• MATERIAL TO PROCESS:

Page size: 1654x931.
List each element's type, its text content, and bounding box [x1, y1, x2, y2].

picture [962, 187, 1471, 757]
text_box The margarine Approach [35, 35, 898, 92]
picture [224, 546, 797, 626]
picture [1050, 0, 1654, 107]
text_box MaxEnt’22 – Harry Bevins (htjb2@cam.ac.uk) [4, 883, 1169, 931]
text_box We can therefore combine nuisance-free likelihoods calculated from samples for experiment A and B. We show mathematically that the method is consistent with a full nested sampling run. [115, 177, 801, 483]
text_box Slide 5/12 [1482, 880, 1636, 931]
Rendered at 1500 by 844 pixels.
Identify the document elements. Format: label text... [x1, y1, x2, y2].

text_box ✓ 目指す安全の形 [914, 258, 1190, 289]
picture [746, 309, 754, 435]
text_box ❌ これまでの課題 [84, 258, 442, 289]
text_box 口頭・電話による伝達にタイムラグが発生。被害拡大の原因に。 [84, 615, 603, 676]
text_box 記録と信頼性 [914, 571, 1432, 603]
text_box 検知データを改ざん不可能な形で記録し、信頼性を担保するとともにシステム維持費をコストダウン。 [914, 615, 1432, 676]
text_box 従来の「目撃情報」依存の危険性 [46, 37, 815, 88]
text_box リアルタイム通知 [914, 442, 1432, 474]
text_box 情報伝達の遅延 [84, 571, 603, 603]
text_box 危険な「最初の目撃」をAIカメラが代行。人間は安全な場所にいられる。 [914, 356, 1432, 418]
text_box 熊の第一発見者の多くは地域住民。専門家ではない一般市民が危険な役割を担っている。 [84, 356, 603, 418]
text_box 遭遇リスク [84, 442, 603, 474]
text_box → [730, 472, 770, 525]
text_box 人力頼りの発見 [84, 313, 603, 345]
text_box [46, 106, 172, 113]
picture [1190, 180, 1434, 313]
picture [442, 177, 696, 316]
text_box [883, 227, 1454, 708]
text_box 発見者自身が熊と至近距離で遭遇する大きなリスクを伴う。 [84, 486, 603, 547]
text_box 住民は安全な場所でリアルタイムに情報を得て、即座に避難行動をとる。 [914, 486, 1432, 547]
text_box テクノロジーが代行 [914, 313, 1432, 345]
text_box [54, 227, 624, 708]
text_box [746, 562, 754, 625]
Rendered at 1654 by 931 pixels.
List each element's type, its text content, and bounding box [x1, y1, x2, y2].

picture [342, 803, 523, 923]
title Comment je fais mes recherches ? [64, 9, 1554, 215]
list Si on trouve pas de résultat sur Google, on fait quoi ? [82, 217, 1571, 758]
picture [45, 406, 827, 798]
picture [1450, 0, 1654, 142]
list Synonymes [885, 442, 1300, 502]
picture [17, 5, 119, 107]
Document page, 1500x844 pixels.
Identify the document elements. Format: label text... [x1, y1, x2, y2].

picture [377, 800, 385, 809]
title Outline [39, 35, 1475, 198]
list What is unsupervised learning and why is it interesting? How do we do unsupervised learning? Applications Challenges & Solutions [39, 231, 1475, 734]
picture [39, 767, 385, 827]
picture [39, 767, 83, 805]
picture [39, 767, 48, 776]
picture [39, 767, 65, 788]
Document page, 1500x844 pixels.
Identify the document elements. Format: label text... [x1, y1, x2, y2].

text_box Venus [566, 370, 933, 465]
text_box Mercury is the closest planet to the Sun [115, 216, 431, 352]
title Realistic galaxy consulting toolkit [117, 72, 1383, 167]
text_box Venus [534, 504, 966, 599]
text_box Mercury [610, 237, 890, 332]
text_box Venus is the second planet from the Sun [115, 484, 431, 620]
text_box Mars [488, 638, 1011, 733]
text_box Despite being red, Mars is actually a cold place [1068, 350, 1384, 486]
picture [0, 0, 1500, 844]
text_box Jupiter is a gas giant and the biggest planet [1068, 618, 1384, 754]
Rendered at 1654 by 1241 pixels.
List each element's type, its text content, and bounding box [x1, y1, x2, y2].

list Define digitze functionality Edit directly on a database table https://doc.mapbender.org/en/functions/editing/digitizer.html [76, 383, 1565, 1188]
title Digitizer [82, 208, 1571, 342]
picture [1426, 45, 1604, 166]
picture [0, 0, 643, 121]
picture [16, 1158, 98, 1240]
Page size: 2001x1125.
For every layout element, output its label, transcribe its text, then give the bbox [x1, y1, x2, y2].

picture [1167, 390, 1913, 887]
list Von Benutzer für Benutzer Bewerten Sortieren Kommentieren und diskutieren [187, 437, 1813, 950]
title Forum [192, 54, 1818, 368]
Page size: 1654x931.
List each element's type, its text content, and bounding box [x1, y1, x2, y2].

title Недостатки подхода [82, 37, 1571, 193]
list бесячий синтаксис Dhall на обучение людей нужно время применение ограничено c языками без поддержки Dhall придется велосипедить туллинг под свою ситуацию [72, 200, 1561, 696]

• THE PROBLEM: Reproduce the data between the lines holding "Rendered at 1654 by 1241 pixels." and "picture [0, 0, 643, 121]", inclusive. Switch "bounding box" to "enclosing box" and leave everything else unchanged.

• WRITTEN RESPONSE:
Rendered at 1654 by 1241 pixels.
List each element's type, its text content, and enclosing box [x1, y1, x2, y2].

list Define digitze functionality Edit directly on a database table https://doc.mapbender.org/en/functions/editing/digitizer.html [76, 383, 1565, 1188]
title Digitizer [82, 208, 1571, 342]
picture [1426, 45, 1604, 166]
picture [0, 0, 643, 121]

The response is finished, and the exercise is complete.